War is not healthy for people and other living things and, not surprisingly, it’s not good for civil liberties either.

The military industrial complex, by definition, is designed to keep us on a war footing either by direct involvement or the constant threat of war.  We needn’t speculate on the impact of war on civil liberties for we have adequate examples from our own history.  Let me share some of them with you.

Alien and Sedition Act:

In 1798, the Federalist-controlled Congress made it a crime to criticize the government (seditious libel = “writing, printing, uttering, or publishing of any false, scandalous and malicious writing with the intent of bringing the US government or its officials into “contempt or disrepute”).  The Federalists claimed that this was necessary in light of heightened tensions and the potential for war between the US and France, but all of those charged and convicted under the act were Republicans.  In 1801, Jefferson, a Republican, was elected president.  He pardoned those who had been convicted and the act expired by its own terms.

Civil War suspension of the writ of habeas corpus:

Lincoln, the Great Emancipator, early in the civil war, suspended the writ of habeas corpus.  Tens of thousands of civilians suspected of being disloyal to the Union cause were detained by the military without charge.  Ex parte Milligan reached the Supreme Court in 1866, after the war.  The Attorney General argued that the legal guarantees set forth in the Bill of Rights were “peace provisions.” During wartime, he argued, the federal government can suspend the Bill of Rights and impose martial law.  If the government chooses to exercise that option, the commanding military officer becomes “the supreme legislator, supreme judge, and supreme executive.”
+++++
** ACTIVITIES **
1: Using the passage on war and civil liberties, answer these questions:
(a) In what year did the Federalist-controlled Congress make it a crime to criticize the government?
(b) Who pardoned the people convicted under the Alien and Sedition Act?
(c) In what year did Ex parte Milligan reach the Supreme Court?
2: Render this sentence from the passage on war and civil liberties in Spanish: "In 1801, Jefferson, a Republican, was elected president."
3: Carry on the passage about war and civil liberties from its final sentence.

** STORED DATA **
+++++
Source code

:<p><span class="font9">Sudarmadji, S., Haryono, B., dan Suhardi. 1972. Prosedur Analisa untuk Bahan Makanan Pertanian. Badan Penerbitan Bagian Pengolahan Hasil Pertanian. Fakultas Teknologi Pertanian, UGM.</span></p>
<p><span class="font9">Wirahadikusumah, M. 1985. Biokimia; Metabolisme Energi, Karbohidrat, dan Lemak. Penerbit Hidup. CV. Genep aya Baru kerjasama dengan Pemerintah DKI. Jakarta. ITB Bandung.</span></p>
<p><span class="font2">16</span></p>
+++++
** OUTPUTS IN ORDER **
1:
(a) 1798
(b) Jefferson
(c) 1866

2: En 1801, Jefferson, un republicano, fue elegido presidente.

3:
The Supreme Court wrote:

“During the late wicked Rebellion, the temper of the times did not allow that calmness in deliberation and discussion so necessary to a correct conclusion of a purely judicial question. Then, considerations of safety were mingled with the exercise of power; and feelings and interests prevailed which are happily terminated. Now that the public safety is assured, this question, as well as all others, can be discussed and decided without passion or the admixture of any element not required to form a legal judgment.



Red Scare of 1917:

Shortly after the Russian revolution there was a “red” scare in this county. - we had the Palmer Raids and deportations of “dangerous aliens”.

Espionage Act of 1917 made it a crime to “willfully utter, print, write, or publish any disloyal, profane, scurrilous, or abusive language” about the United States. In 1919 the Supreme Court upheld the conviction of socialist Charles Schenck, who had printed and distributed pamphlets urging opposition to the draft.  Justice Oliver Wendall Holmes, writing for a unanimous court,“When a nation is at war many things that might be said in time of peace are such a hindrance to its effort that their utterance will not be endured so long as men fight.”

World War II:

Franklin Delano Roosevelt, the icon of America liberalism, signed the declaration that resulted in the internment of Japanese Americans - a outrageous act of racism and deprivation of civil liberties, the right to liberty itself and this was upheld by the Supreme Court.

In 1971, Congress passed the anti-detention act, 18 U.S.C. § 4001(a), which states that “no person shall be imprisoned or otherwise detained by the United States except pursuant to an Act of Congress.” Koramatsu who brought the unsuccessful case before the Supreme Court was eventually awarded the medal of honor and congress apologized and provided for limited reparations for this heinous act.

McCarthy era    -    

As the cold war set in, so did the McCarthy era.  The Smith Act made it a crime to knowingly or willfully advocate, abet, advise, or teach the duty, necessity, desirability, or propriety of overthrowing or destroying any government in the United States by force or violence.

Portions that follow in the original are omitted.